Polisler yanlarına dikkatlice yanaşarak Bir hamle ile ikisinide “Yere yatın, yat, yat, yat,” Bilekler kelepçelendi..Usta umursamıyordu..Çırağın korktuğunu görünce,
-Suçumuz ne Polis abi..
-Suçunuz ne, güzel, Deli bir kıza tecavüz ve üç adamı öldürme yeterli mi?
Polis arabasına bindirilirken,Usta Çırağa baktı..
-Bütün suç benim eğer böyle bir şey varsa, o suçsuz,Bu ………….. …………… dünyada o suçsuz, o suçsuz,
dedi..Kıvılcımlar arasında doğan kahramanlık aynı gece son bulmuştu..Kelepçeler bileklerinde..

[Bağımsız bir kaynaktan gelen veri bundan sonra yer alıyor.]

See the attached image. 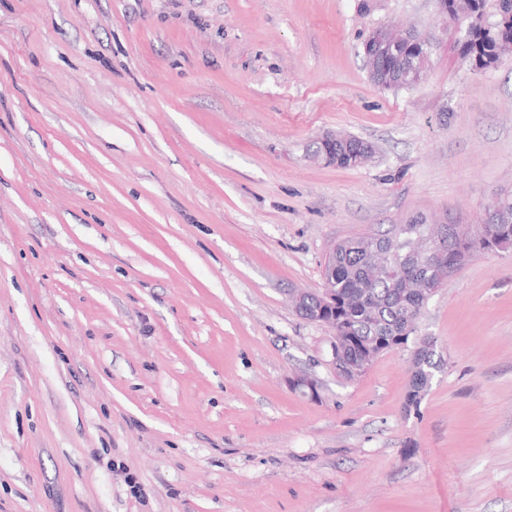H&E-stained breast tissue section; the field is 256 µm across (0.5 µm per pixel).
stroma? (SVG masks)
<instances>
[{
    "instance_id": "obj_1",
    "label": "stroma",
    "mask_w": 512,
    "mask_h": 512,
    "mask_svg": "<svg viewBox=\"0 0 512 512\" xmlns=\"http://www.w3.org/2000/svg\"><path fill=\"white\" fill-rule=\"evenodd\" d=\"M383 24L422 83L370 81ZM455 40L434 0H0V512H512V253L428 302L415 408L409 349L344 379L289 301L512 186V57ZM373 31L369 33L363 45V52L367 58L368 76L376 87L386 88L388 74L380 62L388 54L400 53L402 49L423 42L425 38L413 28L393 30L391 27H384L383 35L377 38H373ZM330 137L336 141V137L343 138L344 136L334 135ZM364 143H366L364 140L353 136H348L345 146L338 144L337 141L336 145H332L326 140H321L317 143L315 155L326 162L325 164L327 165H334L337 168H355L358 166L354 162H350V159L358 155ZM340 155H344L345 158H342ZM436 344L432 351H425L419 355H411L410 371H413V376L410 381L411 389L415 392L407 393V401L411 405H417L421 400L422 395L430 385L433 376V371L439 368L440 359L435 360L437 356ZM439 357V355H438Z\"/></svg>"
}]
</instances>
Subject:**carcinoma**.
Segmentation results:
<instances>
[{
  "label": "carcinoma",
  "instance_id": "cac0c4a2",
  "mask_svg": "<svg viewBox=\"0 0 512 512\" xmlns=\"http://www.w3.org/2000/svg\"><path fill=\"white\" fill-rule=\"evenodd\" d=\"M505 13L512 14V0H448V25L470 34L467 40H457L459 54L473 57L480 68L496 66L501 44L512 43V17L503 18ZM363 144L353 136L344 145L322 140L315 155L328 165L354 168L351 158ZM401 228L394 224L385 233L354 236L336 244V270L328 275L329 287L336 290V327L343 329L344 336L336 354L350 364L407 344L409 336L402 335L406 316L422 313L428 304L422 296L428 263L402 246ZM480 228V244L460 243L445 256L452 271H459L477 255L512 250V190L496 197L484 212ZM381 242L390 248L384 257L376 251ZM436 356L435 349L411 356L409 404H418L429 387L433 371L439 368Z\"/></svg>",
  "mask_w": 512,
  "mask_h": 512
}]
</instances>
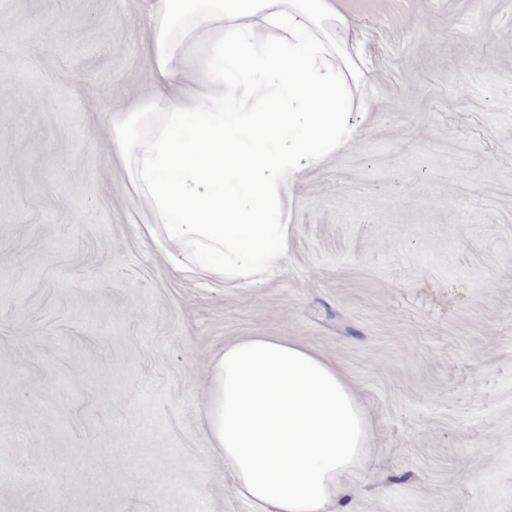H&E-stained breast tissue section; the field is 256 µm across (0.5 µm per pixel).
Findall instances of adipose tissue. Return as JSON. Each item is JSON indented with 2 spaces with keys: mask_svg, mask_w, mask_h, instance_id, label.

Usta Can’a göz kırptıktan sonra,türkü söylemeye başladı
-Başın öne eğilmesin/ağlama gönül ağlama.
-Aldırma olacak Usta..
-Tamam çırak, başın öne eğilmesin/ ağlama gönül ağlama../Ağladığın duyulmasın/ ağlama gönül ağlama…………..
Karakola giderken..
-Şimdi ben miyim suçlu?
Dedi Usta..
Devam Edecek....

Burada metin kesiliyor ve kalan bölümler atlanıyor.